• STATED EXERCISE A: Return the blog post about love word for word.

— BEGIN DOCUMENT TEXT —

Saturday, October 24, 2009

spit

“Why is it that you seem so miserable when you’re in love?” a friend asked in a blunt, monotonous tone. Her straightforwardness caught me off guard. I almost spit out the coffee I had in my mouth.

“What makes you think that?” I asked, ignoring the fact that it’s rude to answer a question with another question.

“It’s just… I don’t know how to say it. It seems like…”

“Just say it. There’s no point in beating around the bush.” I interrupted.

“Okay. Before this mess, you were so sane. And then this person comes and all of a sudden you’re forgetful and quiet and always distracted. I don’t know what to make of it. You say you’re serious this time; that you aren’t playing anymore. It seems to me like you’re playing a lot of games and neither of you really know the rules.”

“I don’t know. I’m not in love,” I said. “I, uh, I don’t believe in love anymore.” She raised an eyebrow as I struggled to explain.

I wanted to sound as witty as possible but I’m pretty sure it didn’t seem that way to her. I took another sip of my Americano and thought of a way to change the topic.

“As a generation, we have lost the capacity to love. We are all just mounds of flesh filled to the brim with lust, need and friskiness.”

“Don’t do that.”

“Do what?”

“Deny something’s existence because you failed at it. Of course, love exists. We’ve talked about that so many times before.”

“I’m sure decades ago, it still existed but nowadays, no one takes the time to fall in love anymore. We’ve become so honest and so comfortable with each other that it kills any chance for romance to bloom.”

“You’re twenty-three. How would you know how things were back then?”

“It’s clearly depicted in movies. Back then, scriptwriters and directors took the time to show how love begins and blossoms. These days, a man meets a woman, they do it and boom! They’re in love.”

“Okay but that doesn’t really tell me anything about love and honesty. How can you say that being honest and comfortable kills romance? Isn’t it good that people in this decade are more open to sex and intimacy?”

— END DOCUMENT TEXT —
— BEGIN INFORMATION PROVIDED —

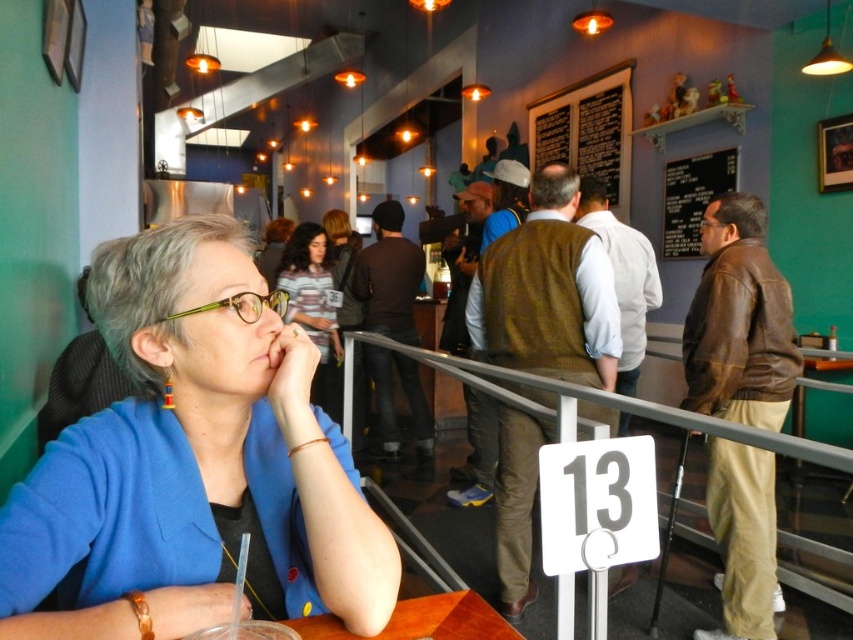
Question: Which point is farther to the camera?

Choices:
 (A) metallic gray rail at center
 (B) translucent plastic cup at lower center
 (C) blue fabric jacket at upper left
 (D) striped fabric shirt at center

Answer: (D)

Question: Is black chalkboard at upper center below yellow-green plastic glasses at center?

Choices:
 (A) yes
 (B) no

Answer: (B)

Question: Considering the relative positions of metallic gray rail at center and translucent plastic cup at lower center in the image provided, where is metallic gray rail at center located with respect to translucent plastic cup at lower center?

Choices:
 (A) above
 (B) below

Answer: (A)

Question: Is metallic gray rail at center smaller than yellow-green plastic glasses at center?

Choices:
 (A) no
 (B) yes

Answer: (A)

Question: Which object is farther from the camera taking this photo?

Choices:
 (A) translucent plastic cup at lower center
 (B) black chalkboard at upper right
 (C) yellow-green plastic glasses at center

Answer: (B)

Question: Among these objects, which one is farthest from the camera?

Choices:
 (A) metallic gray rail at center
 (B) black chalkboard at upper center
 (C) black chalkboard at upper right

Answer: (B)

— END INFORMATION PROVIDED —

• STATED EXERCISE B: In the records, swap "chalkboard" for "whiteboard" from the line containing "Answer: (D)" through the end of the records, changing nothing else. Give back only that part.

• FULL RESPONSE A:
Saturday, October 24, 2009

spit

“Why is it that you seem so miserable when you’re in love?” a friend asked in a blunt, monotonous tone. Her straightforwardness caught me off guard. I almost spit out the coffee I had in my mouth.

“What makes you think that?” I asked, ignoring the fact that it’s rude to answer a question with another question.

“It’s just… I don’t know how to say it. It seems like…”

“Just say it. There’s no point in beating around the bush.” I interrupted.

“Okay. Before this mess, you were so sane. And then this person comes and all of a sudden you’re forgetful and quiet and always distracted. I don’t know what to make of it. You say you’re serious this time; that you aren’t playing anymore. It seems to me like you’re playing a lot of games and neither of you really know the rules.”

“I don’t know. I’m not in love,” I said. “I, uh, I don’t believe in love anymore.” She raised an eyebrow as I struggled to explain.

I wanted to sound as witty as possible but I’m pretty sure it didn’t seem that way to her. I took another sip of my Americano and thought of a way to change the topic.

“As a generation, we have lost the capacity to love. We are all just mounds of flesh filled to the brim with lust, need and friskiness.”

“Don’t do that.”

“Do what?”

“Deny something’s existence because you failed at it. Of course, love exists. We’ve talked about that so many times before.”

“I’m sure decades ago, it still existed but nowadays, no one takes the time to fall in love anymore. We’ve become so honest and so comfortable with each other that it kills any chance for romance to bloom.”

“You’re twenty-three. How would you know how things were back then?”

“It’s clearly depicted in movies. Back then, scriptwriters and directors took the time to show how love begins and blossoms. These days, a man meets a woman, they do it and boom! They’re in love.”

“Okay but that doesn’t really tell me anything about love and honesty. How can you say that being honest and comfortable kills romance? Isn’t it good that people in this decade are more open to sex and intimacy?”

• FULL RESPONSE B:
Answer: (D)

Question: Is black whiteboard at upper center below yellow-green plastic glasses at center?

Choices:
 (A) yes
 (B) no

Answer: (B)

Question: Considering the relative positions of metallic gray rail at center and translucent plastic cup at lower center in the image provided, where is metallic gray rail at center located with respect to translucent plastic cup at lower center?

Choices:
 (A) above
 (B) below

Answer: (A)

Question: Is metallic gray rail at center smaller than yellow-green plastic glasses at center?

Choices:
 (A) no
 (B) yes

Answer: (A)

Question: Which object is farther from the camera taking this photo?

Choices:
 (A) translucent plastic cup at lower center
 (B) black whiteboard at upper right
 (C) yellow-green plastic glasses at center

Answer: (B)

Question: Among these objects, which one is farthest from the camera?

Choices:
 (A) metallic gray rail at center
 (B) black whiteboard at upper center
 (C) black whiteboard at upper right

Answer: (B)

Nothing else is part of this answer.